The aminopyrine breath test, an inadequate early indicator of methotrexate-induced liver disease in patients with psoriasis

Autor: C N, Williams, D, McCauley, D A, Malatjalian, G K, Turnbull, J B, Ross
Rok vydání: 1987
Předmět:
Zdroj: Clinical and investigative medicine. Medecine clinique et experimentale. 10(2)
ISSN: 0147-958X
Popis: The aminopyrine breath test has been shown to be a sensitive noninvasive indicator of liver cell dysfunction. In a search for a noninvasive method of monitoring the effects of methotrexate therapy, we have investigated the use of the aminopyrine breath test in patients receiving methotrexate for the treatment of severe psoriasis. The [14C]-aminopyrine breath test was performed in 20 normal control subjects, 32 patients with psoriasis receiving methotrexate therapy, and 8 patients with histologically confirmed cirrhosis of differing etiology.
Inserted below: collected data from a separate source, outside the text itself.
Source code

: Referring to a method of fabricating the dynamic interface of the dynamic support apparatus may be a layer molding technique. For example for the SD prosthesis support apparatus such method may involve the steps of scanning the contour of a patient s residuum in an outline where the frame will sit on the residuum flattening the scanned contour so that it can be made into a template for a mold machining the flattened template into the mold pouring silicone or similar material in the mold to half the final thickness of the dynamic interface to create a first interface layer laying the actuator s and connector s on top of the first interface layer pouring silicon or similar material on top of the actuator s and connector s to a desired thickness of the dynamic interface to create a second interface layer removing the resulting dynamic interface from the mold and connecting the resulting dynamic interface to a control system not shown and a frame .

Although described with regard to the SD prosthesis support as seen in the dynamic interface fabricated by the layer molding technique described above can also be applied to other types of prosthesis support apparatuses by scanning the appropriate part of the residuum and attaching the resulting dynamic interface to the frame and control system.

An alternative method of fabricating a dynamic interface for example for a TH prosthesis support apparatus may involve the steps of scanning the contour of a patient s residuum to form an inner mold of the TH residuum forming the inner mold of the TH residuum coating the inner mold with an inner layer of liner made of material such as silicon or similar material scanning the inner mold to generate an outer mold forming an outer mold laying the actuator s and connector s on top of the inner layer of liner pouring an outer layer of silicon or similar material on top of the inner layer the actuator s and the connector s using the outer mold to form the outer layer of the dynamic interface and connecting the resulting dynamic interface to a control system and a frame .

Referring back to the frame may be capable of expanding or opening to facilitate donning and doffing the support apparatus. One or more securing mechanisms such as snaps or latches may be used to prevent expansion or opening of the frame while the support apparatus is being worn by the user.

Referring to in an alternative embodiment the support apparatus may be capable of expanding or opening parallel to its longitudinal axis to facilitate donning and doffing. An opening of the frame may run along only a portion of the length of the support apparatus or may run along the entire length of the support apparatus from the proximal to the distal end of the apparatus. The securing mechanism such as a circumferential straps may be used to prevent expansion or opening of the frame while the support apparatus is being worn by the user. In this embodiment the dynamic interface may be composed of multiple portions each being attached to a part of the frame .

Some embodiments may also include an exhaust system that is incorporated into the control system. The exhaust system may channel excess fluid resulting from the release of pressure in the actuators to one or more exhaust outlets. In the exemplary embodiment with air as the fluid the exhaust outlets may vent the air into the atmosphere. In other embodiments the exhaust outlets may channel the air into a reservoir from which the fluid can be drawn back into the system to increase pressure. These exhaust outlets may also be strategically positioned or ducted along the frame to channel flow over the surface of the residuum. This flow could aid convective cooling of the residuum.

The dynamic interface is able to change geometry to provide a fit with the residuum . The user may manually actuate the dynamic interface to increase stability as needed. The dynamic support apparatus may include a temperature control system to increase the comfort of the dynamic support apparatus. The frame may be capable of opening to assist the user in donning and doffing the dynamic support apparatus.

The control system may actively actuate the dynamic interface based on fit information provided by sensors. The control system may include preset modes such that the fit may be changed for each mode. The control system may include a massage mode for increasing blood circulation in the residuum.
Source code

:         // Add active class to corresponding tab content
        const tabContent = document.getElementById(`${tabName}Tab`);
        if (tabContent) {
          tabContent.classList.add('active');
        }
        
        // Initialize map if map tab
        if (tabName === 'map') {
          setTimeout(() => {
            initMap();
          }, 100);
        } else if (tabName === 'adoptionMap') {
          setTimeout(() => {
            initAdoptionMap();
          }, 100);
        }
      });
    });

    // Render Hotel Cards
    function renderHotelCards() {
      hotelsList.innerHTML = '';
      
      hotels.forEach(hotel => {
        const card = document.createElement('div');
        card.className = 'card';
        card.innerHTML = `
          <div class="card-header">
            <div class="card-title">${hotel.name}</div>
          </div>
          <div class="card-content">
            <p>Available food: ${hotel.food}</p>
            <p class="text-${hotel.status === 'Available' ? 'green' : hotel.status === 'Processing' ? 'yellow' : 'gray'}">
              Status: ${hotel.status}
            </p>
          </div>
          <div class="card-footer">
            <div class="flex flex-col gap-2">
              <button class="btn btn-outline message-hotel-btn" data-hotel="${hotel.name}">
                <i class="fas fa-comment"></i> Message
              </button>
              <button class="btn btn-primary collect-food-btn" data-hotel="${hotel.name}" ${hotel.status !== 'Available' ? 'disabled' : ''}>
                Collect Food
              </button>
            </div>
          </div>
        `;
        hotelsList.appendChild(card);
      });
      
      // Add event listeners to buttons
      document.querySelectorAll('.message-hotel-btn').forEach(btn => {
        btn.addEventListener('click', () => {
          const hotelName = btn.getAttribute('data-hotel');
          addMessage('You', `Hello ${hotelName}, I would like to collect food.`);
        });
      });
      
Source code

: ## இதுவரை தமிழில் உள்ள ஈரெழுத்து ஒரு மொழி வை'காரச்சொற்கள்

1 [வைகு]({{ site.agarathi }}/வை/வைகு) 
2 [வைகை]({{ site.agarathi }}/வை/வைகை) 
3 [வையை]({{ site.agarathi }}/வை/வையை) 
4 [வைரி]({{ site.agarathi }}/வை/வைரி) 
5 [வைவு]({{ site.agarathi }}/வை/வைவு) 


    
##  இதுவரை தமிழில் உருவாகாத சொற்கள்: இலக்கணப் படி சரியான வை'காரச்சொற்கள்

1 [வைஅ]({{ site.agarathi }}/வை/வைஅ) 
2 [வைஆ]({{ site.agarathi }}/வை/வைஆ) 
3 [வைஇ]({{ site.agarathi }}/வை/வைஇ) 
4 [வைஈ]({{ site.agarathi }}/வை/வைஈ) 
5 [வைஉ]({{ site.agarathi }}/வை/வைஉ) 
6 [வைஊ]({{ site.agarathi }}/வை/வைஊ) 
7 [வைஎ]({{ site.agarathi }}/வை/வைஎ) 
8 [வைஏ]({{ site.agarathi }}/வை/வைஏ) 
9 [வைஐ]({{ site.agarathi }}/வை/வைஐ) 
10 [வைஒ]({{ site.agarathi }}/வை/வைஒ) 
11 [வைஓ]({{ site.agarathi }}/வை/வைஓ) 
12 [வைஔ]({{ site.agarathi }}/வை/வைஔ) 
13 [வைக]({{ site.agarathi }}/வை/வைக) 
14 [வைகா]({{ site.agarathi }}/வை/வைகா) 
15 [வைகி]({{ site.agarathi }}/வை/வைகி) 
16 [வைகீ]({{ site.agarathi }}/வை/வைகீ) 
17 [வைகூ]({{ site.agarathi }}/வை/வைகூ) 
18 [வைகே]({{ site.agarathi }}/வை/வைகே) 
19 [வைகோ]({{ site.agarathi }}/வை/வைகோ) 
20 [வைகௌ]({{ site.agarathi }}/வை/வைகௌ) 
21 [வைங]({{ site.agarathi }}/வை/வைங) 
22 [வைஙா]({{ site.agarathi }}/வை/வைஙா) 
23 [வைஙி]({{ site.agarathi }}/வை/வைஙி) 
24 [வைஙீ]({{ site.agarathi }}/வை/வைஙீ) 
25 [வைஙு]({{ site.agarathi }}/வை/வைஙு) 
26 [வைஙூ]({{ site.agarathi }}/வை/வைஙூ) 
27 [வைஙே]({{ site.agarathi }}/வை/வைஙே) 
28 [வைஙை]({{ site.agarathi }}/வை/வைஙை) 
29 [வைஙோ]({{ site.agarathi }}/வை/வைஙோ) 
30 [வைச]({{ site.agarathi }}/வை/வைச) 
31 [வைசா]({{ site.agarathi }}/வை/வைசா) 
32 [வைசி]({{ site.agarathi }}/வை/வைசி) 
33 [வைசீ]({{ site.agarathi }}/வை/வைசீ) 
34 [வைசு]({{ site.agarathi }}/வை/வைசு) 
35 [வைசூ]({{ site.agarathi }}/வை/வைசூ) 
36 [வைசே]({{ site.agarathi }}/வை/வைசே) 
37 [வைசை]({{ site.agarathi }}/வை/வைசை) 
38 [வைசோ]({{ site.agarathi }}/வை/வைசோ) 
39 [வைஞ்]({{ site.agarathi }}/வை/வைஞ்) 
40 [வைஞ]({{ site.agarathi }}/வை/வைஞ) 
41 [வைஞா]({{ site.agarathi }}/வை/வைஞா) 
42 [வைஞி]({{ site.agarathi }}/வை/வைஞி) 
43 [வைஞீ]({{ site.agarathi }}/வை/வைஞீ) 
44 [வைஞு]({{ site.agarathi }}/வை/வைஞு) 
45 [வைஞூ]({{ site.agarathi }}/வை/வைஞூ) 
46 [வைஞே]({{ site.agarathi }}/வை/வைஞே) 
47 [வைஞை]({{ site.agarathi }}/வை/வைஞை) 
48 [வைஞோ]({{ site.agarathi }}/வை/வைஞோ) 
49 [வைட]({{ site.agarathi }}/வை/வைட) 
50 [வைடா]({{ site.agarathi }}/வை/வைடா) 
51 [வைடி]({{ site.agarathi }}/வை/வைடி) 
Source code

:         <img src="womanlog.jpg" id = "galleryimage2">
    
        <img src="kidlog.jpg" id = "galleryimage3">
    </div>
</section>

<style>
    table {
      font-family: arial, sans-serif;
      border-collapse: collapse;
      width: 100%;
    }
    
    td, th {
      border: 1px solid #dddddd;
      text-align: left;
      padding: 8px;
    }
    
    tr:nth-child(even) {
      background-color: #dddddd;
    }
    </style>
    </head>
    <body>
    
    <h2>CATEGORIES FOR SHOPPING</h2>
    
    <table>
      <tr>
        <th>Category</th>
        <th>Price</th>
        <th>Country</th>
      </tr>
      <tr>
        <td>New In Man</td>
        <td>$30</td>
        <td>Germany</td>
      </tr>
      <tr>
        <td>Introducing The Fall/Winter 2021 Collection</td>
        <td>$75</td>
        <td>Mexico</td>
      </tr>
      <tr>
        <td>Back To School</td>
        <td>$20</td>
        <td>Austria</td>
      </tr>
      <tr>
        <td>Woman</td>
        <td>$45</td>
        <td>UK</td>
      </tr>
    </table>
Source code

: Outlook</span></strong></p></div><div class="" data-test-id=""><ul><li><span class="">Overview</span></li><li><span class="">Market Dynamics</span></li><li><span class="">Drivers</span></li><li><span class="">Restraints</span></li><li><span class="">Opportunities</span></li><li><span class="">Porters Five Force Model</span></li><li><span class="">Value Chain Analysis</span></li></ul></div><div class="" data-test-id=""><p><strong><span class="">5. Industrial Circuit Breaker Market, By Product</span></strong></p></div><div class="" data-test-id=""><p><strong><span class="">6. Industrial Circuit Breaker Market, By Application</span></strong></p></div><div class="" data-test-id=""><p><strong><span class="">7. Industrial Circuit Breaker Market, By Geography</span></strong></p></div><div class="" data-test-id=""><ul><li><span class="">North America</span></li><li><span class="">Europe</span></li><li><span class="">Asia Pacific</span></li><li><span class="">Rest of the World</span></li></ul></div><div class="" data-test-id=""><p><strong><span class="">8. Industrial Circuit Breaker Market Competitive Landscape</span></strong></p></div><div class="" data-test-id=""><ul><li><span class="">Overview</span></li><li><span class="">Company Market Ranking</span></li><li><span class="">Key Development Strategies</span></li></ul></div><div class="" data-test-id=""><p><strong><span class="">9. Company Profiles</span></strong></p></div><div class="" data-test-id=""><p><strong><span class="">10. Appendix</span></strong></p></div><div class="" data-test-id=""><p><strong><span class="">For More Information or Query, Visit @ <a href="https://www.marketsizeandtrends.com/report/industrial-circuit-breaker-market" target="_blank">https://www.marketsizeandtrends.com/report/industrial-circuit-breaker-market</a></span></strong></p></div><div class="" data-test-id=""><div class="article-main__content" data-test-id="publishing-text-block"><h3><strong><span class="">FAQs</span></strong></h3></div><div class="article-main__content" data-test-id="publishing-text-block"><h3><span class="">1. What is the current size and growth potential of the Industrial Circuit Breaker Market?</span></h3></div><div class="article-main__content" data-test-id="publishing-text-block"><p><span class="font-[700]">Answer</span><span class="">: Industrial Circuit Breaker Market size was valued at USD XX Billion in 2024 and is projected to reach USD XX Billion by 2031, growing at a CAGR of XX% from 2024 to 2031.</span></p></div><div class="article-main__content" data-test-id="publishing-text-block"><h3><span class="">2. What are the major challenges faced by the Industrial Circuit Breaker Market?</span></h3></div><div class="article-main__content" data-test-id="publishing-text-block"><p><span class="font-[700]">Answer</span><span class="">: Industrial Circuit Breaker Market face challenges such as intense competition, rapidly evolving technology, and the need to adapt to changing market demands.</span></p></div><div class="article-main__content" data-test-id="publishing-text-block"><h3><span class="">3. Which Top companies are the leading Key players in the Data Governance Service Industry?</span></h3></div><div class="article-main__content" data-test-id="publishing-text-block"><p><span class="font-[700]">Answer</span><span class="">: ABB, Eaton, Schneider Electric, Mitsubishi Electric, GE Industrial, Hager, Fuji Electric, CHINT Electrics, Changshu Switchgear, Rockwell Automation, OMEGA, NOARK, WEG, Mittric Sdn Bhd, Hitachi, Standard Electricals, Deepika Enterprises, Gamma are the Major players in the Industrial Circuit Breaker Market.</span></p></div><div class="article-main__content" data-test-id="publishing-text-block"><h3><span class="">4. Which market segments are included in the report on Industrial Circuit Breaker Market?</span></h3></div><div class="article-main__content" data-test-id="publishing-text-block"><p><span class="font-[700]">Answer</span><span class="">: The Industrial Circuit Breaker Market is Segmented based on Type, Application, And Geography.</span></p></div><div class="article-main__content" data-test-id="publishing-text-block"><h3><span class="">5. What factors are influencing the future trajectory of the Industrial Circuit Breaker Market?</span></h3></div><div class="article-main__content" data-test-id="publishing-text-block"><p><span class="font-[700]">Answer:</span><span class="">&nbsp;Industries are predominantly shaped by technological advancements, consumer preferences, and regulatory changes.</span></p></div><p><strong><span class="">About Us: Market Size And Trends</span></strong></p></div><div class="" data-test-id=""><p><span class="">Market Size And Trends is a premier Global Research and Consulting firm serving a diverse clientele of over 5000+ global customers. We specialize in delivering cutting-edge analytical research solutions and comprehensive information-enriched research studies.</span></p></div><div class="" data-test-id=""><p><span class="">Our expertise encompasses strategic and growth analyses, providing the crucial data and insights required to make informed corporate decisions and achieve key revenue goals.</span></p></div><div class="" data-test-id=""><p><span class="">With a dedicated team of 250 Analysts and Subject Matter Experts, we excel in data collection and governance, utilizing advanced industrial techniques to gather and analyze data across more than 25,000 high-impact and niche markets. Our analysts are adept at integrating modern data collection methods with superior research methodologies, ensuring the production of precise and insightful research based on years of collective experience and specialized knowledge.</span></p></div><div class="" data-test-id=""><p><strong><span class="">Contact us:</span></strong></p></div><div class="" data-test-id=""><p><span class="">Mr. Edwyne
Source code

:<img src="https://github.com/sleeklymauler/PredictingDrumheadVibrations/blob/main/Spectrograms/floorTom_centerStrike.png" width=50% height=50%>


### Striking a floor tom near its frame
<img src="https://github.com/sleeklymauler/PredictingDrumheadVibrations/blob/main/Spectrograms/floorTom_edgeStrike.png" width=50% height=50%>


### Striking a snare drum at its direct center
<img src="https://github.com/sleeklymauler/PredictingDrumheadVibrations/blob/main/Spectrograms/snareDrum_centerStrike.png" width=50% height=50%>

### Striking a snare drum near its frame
Eighteen patients on methotrexate had liver biopsies classified as grade I changes, 6 patients as grade II, and 8 patients as grade III. The normal value for the breath test was 11.0 +/- 1.6% (mean +/- 1 SD). The mean [14C]-CO2 excretion (8.3 +/- 4.4%) of the 8 patients with grade III liver disease was significantly different from the control subjects (p less than 0.02), and those with grade I liver changes (p less than 0.04). The aminopyrine breath test was only able to detect the later severe stages of methotrexate hepatotoxicity, grade III, when fibrosis occurs, before established cirrhosis was present. Our data suggests that the aminopyrine breath test is not a sensitive indicator for the detection of early methotrexate-induced hepatotoxicity, (stages I and II), but will detect the precirrhotic stage III change. Consequently, we recommend that a liver biopsy should be performed annually in all psoriatic patients receiving methotrexate, to detect histological damage, especially when the aminopyrine breath test score falls below the 95% confidence limits of normal.